== Document text ==
################

Mediation analysis for Experiment 2. The numbers indicate beta coefficient estimates with 95% confidence intervals.

FIGURE 6.

Mediation analysis for Experiment 2. The numbers indicate beta coefficient estimates with 95% confidence intervals.

Continuation and termination reasons

The percentages and rank orderings of endorsed per-trial continuation and termination reasons largely matched those observed in Experiment 1 (Figure 4).

SUMMARY

The results of Experiment 2 affirmed that college-aged listeners desire change as they listen to an unfamiliar piece of music, and that satisfying this desire by progressively introducing new parts into the musical scene increased—as predicted—the amount of time a listener would listen to it.

As in Experiment 1, listening time was best predicted at the trial level by the enjoyment that a participant experienced. Enjoyment fully mediated the effects of how interesting a person found the music to be and how much it matched his or her mood. Mood congruency and interestingness contributed independently to ratings of enjoyment, thus pointing to the importance of both musical and situational factors in deciding how long to listen to a piece of music. Even though our assessment of perceived complexity was more fine-grained than in Experiment 1, the results indicate that complexity is only a distal determinant of listening times when using a library of stimuli that are more complex than monophonic melodies. In other words, two higher-order constructs— interestingness and enjoyment—mediated the effects of perceived complexity.

################

== Exercise data ==
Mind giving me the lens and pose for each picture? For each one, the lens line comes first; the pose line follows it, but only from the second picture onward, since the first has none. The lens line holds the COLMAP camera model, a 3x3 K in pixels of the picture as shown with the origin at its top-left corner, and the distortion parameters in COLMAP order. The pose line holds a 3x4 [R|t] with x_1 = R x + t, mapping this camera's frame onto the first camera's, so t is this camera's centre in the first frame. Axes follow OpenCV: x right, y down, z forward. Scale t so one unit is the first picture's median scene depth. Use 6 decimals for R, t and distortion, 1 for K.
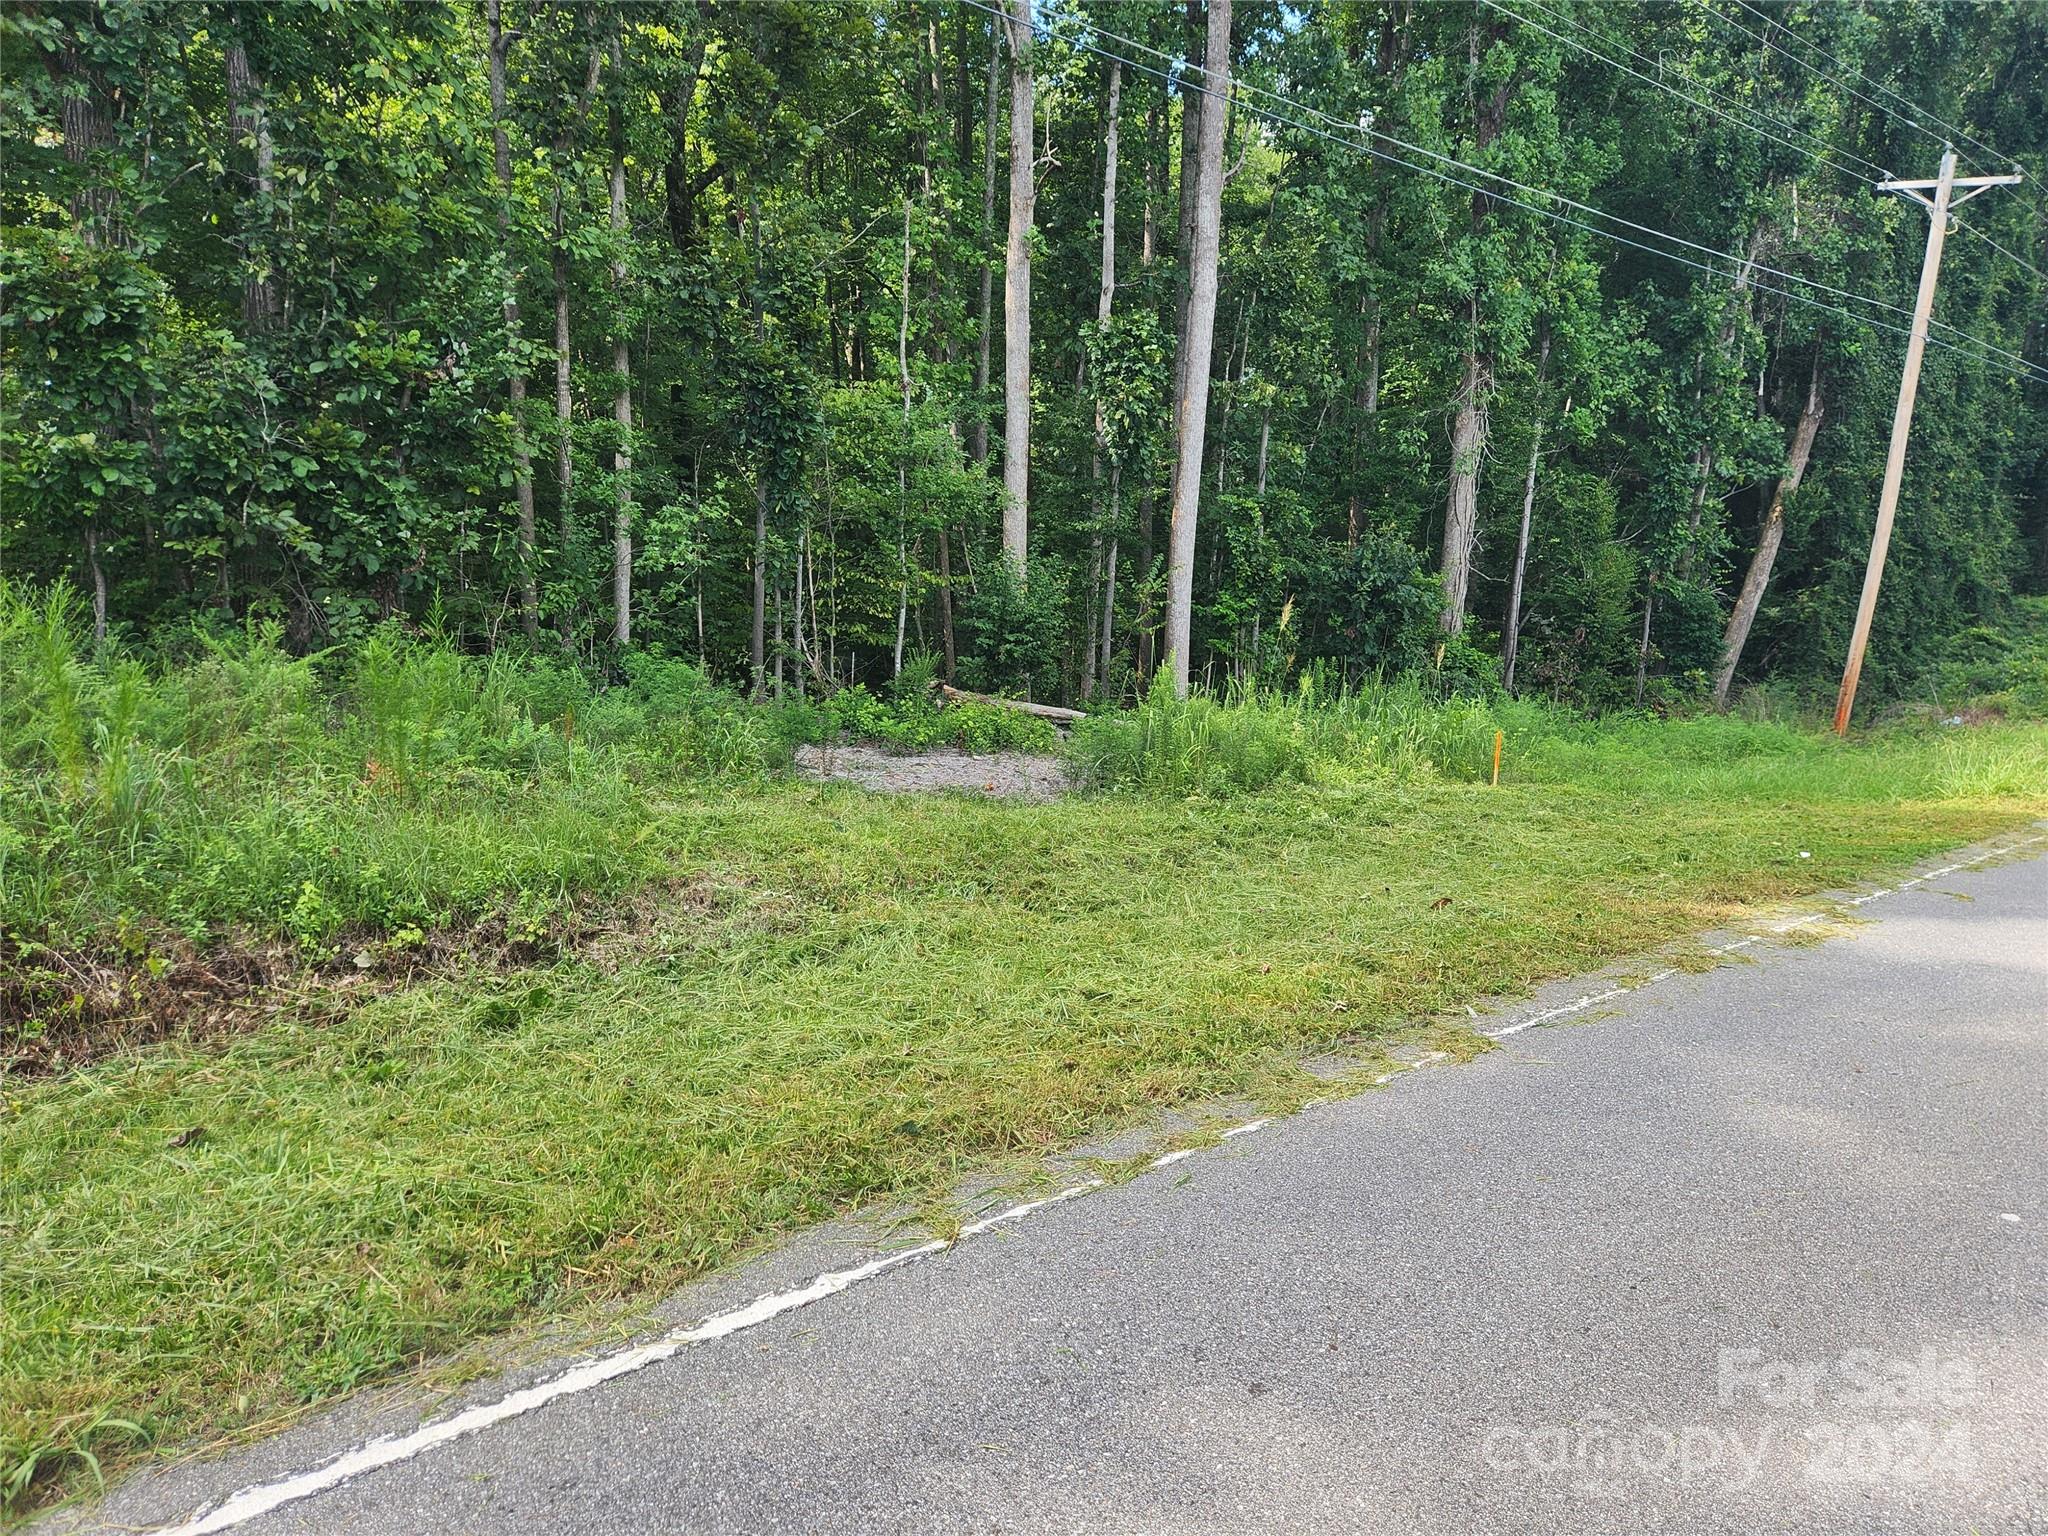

################

== What this exercise asks ==
[A] Reproduce the Experiment 2 passage between "The percentages and" and "listen to it.", inclusive.
[B] Answer these from the Experiment 2 passage:
(i) What confidence intervals go with the beta coefficient estimates in the mediation analysis?
(ii) What age group are the listeners described as?
(iii) What best predicted listening time at the trial level?
[C] Using the Experiment 2 passage, explain why it points to both musical and situational factors in deciding how long to listen to a piece of music.
The listing has nothing to do with the Experiment 2 passage.

== List of solutions ==
[A]
The percentages and rank orderings of endorsed per-trial continuation and termination reasons largely matched those observed in Experiment 1 (Figure 4).

SUMMARY

The results of Experiment 2 affirmed that college-aged listeners desire change as they listen to an unfamiliar piece of music, and that satisfying this desire by progressively introducing new parts into the musical scene increased—as predicted—the amount of time a listener would listen to it.

[B]
(i) 95% confidence intervals.
(ii) College-aged.
(iii) The enjoyment a participant experienced.

[C] Mood congruency and interestingness each contributed independently to ratings of enjoyment. Because both played a separate part, the passage concludes that musical and situational factors both matter.